BEGIN EXTRACTED ENTRIES

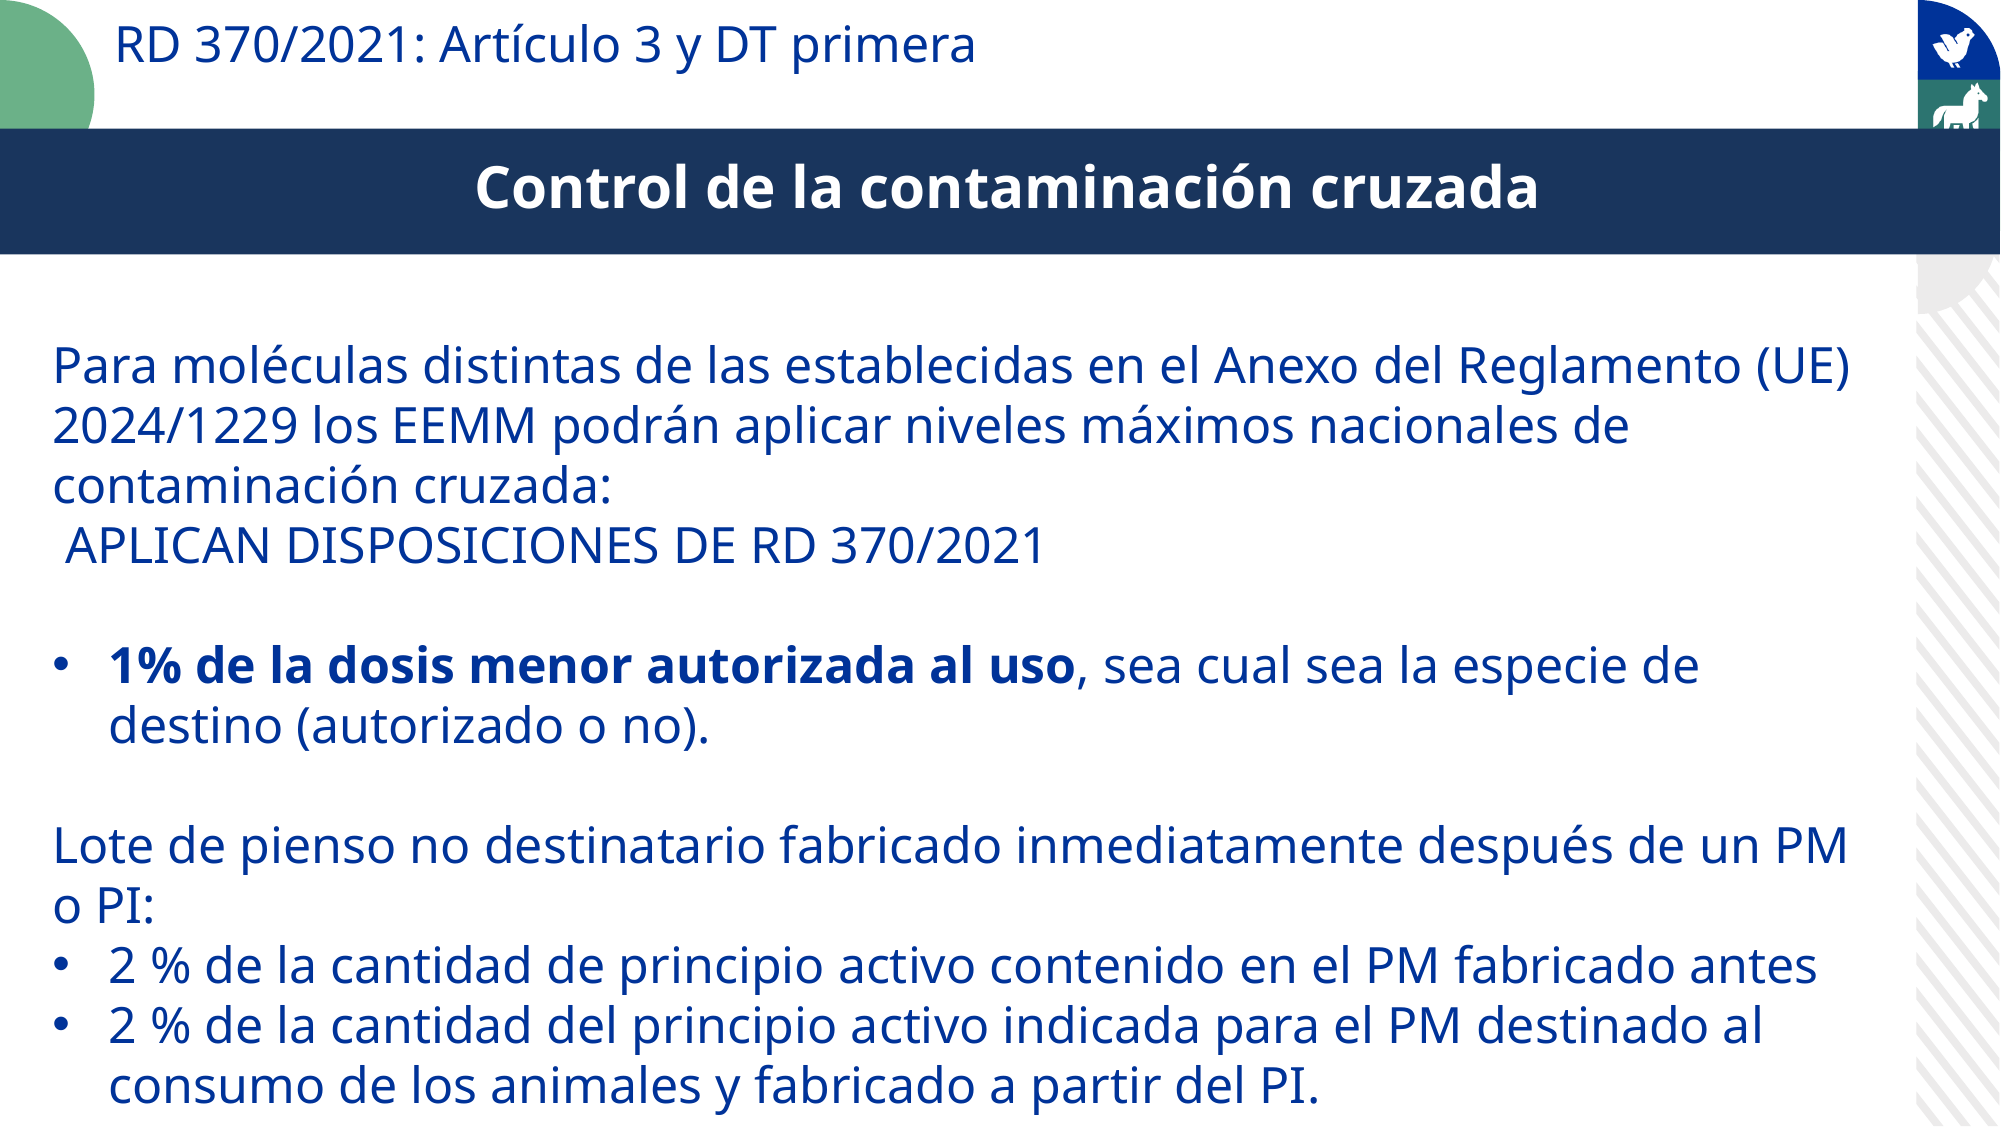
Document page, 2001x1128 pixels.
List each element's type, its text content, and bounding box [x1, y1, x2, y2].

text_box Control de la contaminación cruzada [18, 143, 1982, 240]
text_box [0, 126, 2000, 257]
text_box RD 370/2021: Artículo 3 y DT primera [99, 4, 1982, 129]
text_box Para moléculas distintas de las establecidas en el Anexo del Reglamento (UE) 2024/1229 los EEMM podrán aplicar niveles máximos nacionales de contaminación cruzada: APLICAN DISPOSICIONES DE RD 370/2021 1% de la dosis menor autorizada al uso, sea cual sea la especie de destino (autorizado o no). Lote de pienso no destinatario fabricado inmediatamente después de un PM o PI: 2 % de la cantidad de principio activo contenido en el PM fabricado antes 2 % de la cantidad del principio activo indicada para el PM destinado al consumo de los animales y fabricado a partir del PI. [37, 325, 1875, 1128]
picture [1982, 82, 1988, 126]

END EXTRACTED ENTRIES
BEGIN EXTRACTED ENTRIES

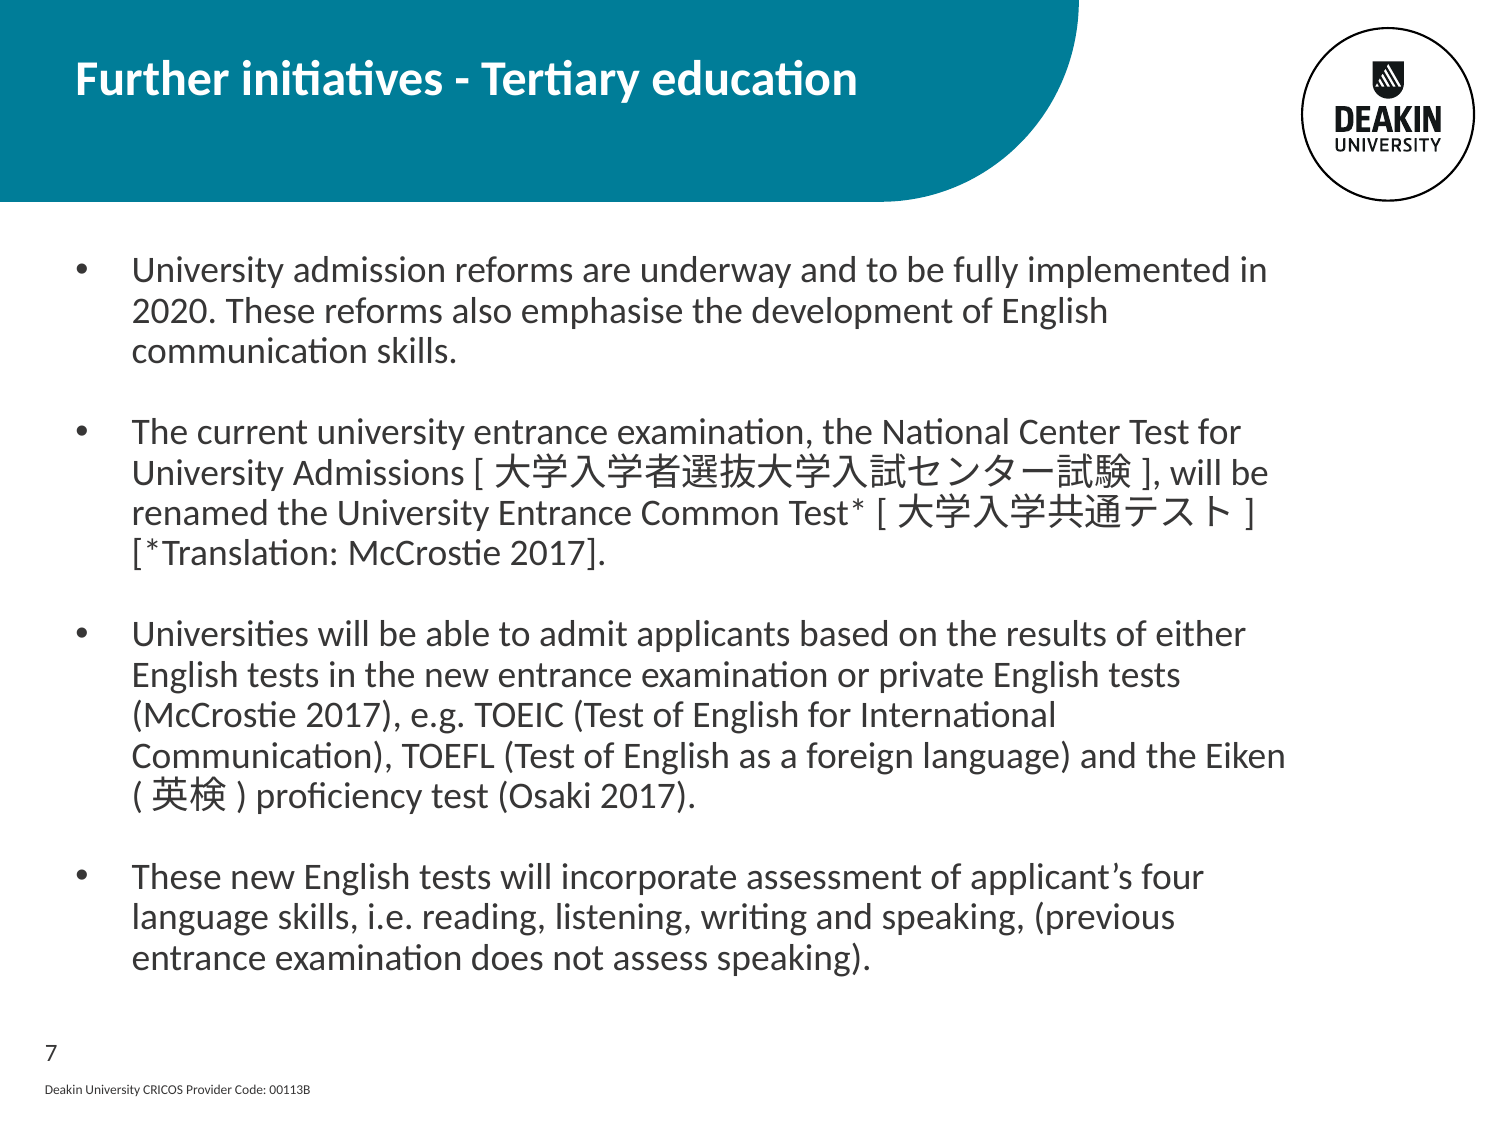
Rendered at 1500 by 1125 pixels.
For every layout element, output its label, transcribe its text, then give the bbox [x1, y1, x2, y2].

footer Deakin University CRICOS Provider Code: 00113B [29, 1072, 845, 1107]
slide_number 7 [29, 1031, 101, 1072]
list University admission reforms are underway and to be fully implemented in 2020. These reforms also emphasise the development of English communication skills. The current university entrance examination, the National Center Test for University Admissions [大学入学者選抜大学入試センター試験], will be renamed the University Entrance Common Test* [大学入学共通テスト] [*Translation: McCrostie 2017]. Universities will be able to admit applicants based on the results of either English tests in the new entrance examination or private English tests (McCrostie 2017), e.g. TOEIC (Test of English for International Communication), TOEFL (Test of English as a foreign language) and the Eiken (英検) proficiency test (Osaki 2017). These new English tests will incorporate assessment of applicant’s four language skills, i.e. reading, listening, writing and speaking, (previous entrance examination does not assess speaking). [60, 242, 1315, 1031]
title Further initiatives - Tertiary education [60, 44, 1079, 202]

END EXTRACTED ENTRIES

**WHAT THE EXERCISE ASKS**
Return each line of the listing that holds the string "pixels".

**EXERCISE SOLUTION**
Document page, 2001x1128 pixels.
Rendered at 1500 by 1125 pixels.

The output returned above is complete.